**Aim of the task:**
Among the lines below, some may hold the word "teachers"; state how many do, giving only the number.

**Data provided:**
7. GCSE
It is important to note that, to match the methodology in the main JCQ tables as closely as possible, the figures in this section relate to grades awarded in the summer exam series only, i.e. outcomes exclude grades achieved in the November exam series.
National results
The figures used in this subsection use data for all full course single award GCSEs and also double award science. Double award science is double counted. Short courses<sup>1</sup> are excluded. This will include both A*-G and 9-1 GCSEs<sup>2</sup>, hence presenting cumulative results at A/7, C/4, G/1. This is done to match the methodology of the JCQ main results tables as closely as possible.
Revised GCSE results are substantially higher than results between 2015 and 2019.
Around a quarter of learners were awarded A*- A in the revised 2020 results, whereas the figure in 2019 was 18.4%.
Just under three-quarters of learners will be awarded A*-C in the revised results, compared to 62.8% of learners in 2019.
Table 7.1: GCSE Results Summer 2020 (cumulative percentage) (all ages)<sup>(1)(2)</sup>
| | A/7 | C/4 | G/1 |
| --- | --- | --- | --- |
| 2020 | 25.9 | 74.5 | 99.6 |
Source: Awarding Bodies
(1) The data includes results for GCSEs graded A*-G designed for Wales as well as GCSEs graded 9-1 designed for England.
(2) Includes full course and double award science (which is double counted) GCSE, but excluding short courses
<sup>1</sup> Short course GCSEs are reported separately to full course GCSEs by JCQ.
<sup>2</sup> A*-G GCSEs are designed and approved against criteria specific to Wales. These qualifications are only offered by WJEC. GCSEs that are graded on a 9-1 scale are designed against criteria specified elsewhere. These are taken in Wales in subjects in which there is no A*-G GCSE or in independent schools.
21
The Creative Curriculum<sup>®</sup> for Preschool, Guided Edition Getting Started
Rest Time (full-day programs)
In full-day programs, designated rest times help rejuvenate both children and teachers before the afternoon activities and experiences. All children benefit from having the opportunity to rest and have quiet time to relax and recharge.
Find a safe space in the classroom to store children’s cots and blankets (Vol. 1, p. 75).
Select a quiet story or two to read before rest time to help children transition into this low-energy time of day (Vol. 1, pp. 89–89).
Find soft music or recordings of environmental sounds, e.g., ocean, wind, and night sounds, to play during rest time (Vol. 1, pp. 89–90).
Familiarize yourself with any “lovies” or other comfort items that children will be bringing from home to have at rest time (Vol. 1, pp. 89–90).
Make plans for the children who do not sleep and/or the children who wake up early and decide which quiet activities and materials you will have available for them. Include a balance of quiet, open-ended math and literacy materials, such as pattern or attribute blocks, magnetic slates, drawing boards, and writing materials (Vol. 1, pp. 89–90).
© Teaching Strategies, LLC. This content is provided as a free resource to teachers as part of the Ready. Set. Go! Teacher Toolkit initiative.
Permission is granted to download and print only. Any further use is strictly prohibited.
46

--

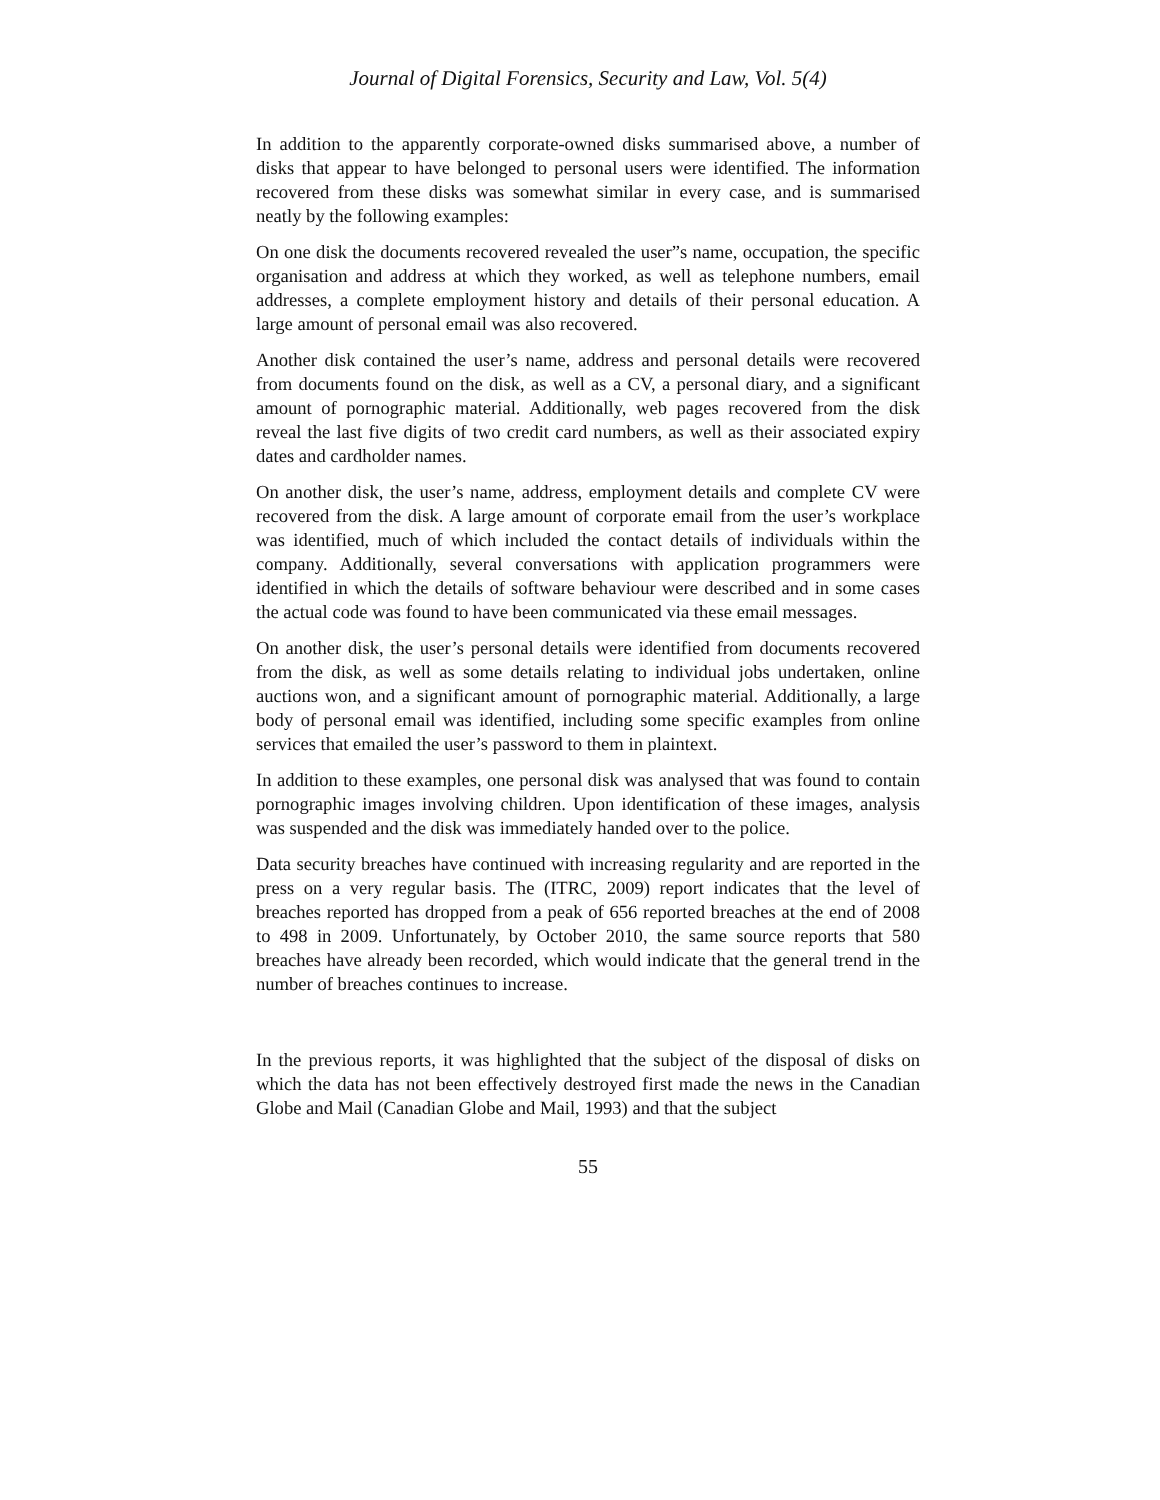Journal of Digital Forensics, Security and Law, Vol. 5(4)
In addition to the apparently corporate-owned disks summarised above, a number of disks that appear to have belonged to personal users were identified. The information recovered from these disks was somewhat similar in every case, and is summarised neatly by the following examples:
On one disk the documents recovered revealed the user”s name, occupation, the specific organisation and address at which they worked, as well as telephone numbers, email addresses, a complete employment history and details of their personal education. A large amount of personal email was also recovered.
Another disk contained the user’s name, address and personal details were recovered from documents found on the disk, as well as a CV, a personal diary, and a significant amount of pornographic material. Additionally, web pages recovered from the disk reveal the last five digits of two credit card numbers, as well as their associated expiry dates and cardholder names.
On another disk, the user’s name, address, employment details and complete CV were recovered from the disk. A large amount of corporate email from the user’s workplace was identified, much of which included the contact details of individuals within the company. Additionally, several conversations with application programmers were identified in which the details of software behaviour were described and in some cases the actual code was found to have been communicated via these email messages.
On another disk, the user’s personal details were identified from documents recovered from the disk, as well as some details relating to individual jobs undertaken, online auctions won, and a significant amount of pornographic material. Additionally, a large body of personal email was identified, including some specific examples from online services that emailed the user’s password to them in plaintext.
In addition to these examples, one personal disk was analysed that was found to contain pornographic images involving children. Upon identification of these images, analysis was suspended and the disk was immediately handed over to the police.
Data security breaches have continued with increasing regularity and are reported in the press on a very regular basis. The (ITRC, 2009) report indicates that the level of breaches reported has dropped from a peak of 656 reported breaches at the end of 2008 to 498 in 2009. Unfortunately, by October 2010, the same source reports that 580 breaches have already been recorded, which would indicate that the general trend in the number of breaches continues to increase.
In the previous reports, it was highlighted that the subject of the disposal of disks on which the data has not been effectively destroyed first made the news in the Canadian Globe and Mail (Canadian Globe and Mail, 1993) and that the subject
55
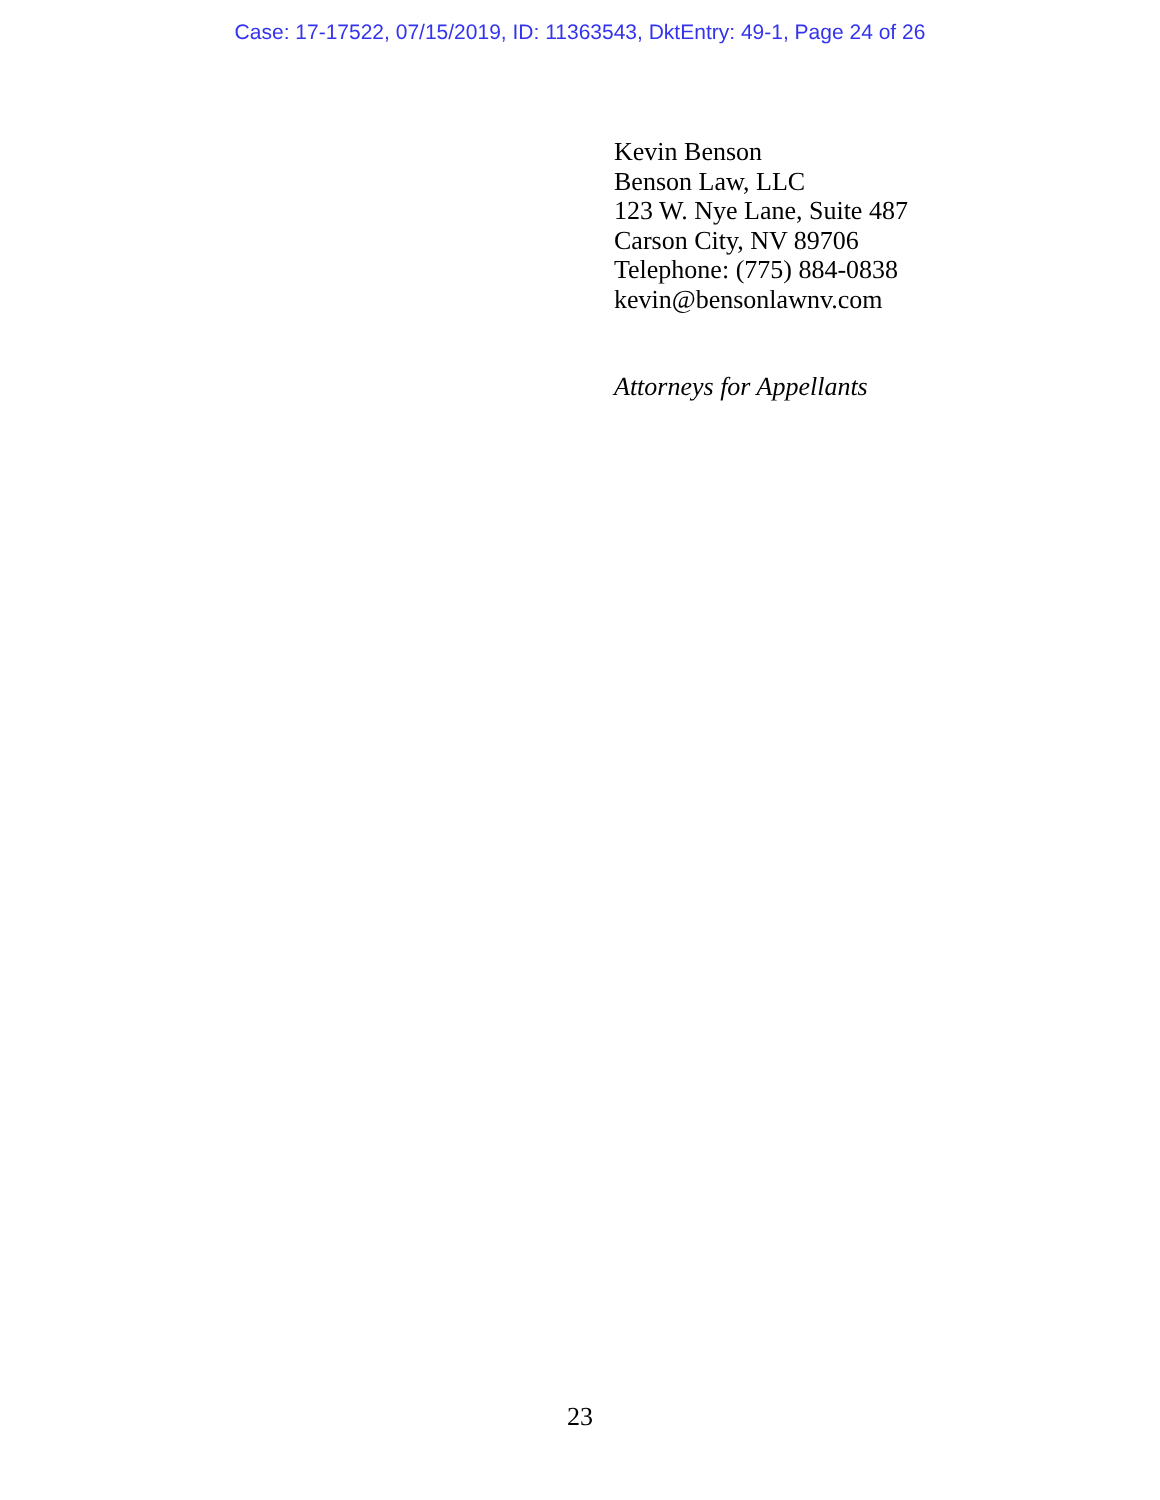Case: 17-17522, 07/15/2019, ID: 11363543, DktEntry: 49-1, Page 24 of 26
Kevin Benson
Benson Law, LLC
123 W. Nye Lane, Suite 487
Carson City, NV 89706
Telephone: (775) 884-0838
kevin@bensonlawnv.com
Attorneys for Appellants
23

--

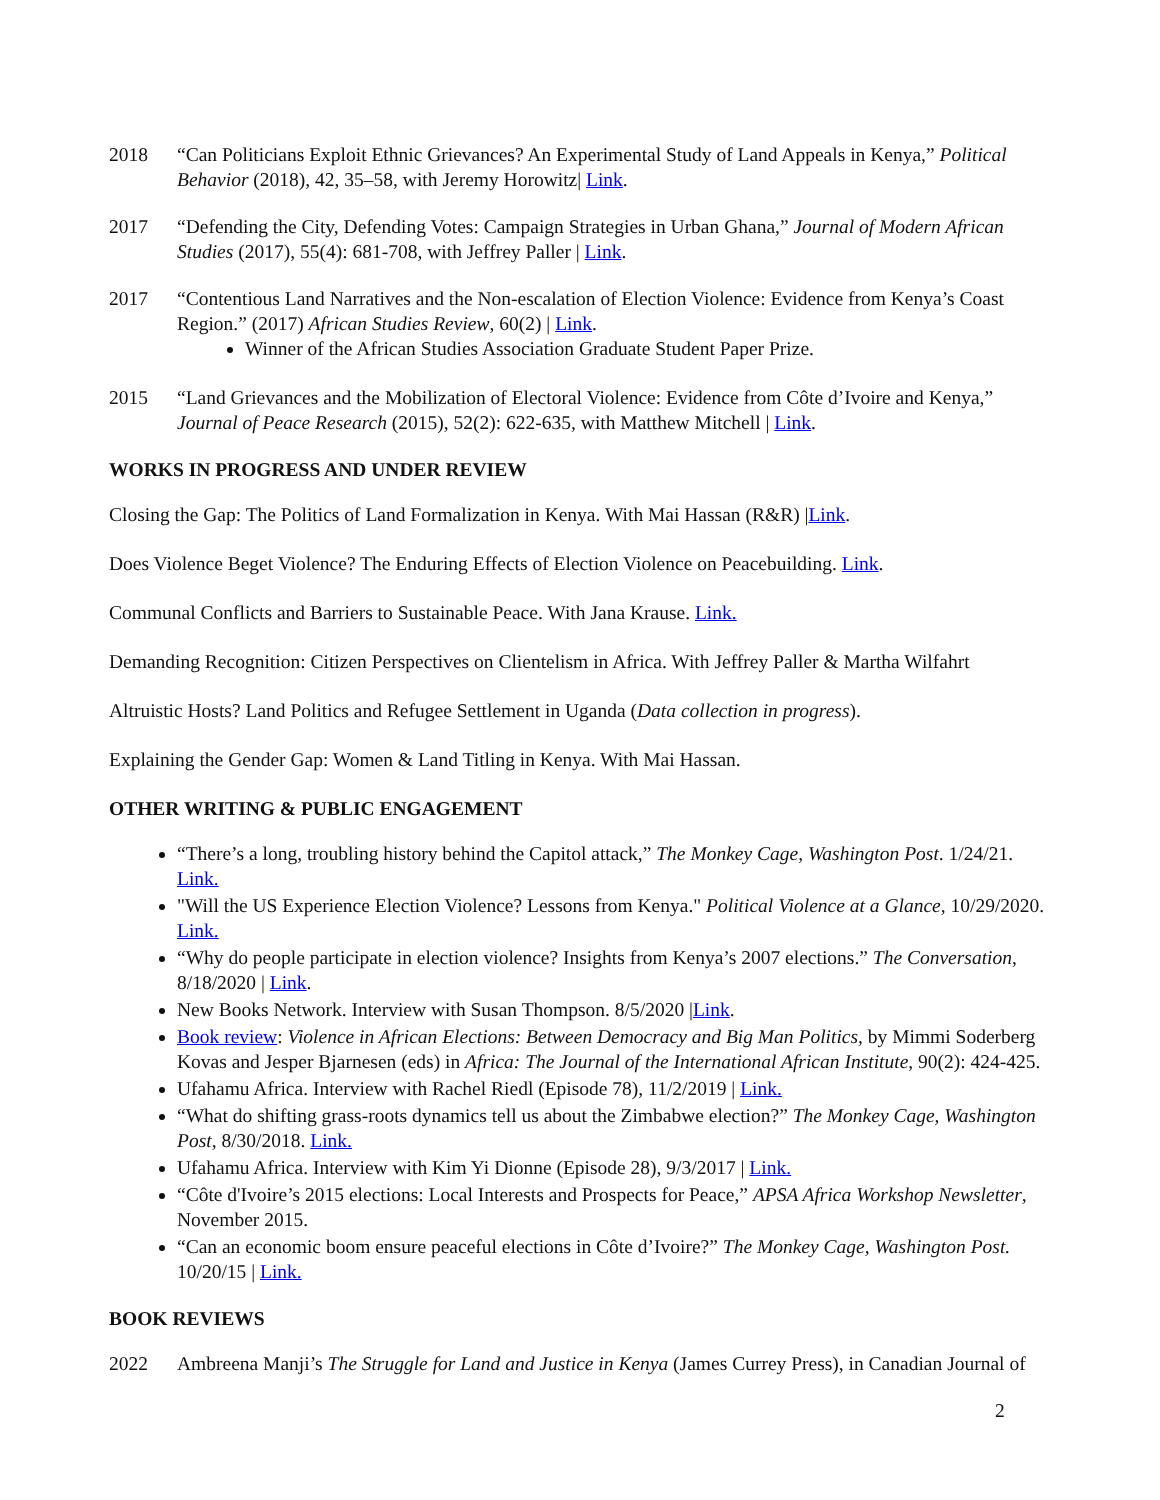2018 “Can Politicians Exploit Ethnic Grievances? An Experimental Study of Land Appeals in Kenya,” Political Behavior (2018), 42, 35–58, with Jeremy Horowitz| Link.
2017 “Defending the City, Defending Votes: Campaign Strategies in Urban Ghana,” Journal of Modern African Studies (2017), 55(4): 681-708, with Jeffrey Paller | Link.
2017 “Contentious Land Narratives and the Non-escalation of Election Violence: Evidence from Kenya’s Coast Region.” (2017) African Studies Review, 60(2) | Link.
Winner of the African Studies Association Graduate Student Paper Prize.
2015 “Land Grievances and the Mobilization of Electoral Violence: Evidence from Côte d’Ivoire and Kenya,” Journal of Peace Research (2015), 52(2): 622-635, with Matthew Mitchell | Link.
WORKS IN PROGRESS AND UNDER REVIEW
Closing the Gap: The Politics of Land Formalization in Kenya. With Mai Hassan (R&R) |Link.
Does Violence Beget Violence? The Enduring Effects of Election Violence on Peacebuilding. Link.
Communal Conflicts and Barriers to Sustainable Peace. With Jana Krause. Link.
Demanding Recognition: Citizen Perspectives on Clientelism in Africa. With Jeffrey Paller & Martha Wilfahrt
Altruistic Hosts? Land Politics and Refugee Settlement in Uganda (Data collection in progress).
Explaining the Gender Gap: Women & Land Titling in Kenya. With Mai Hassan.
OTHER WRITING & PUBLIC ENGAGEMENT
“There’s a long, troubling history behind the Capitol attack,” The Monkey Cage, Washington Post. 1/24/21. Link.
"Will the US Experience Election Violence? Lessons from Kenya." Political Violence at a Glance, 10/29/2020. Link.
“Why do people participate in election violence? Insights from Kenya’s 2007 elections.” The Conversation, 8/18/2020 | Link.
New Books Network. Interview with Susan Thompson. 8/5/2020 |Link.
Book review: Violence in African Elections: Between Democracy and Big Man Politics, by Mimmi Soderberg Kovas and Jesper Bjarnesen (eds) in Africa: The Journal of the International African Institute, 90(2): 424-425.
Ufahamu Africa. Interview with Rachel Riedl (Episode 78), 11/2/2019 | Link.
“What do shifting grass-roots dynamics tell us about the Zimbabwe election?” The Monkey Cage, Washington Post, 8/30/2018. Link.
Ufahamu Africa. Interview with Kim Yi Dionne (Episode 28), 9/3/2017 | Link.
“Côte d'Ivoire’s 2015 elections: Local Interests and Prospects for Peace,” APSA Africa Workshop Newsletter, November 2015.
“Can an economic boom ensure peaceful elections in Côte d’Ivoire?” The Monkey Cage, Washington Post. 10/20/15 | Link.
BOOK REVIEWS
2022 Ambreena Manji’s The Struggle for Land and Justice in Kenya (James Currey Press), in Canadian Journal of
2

**Problem solution:**
2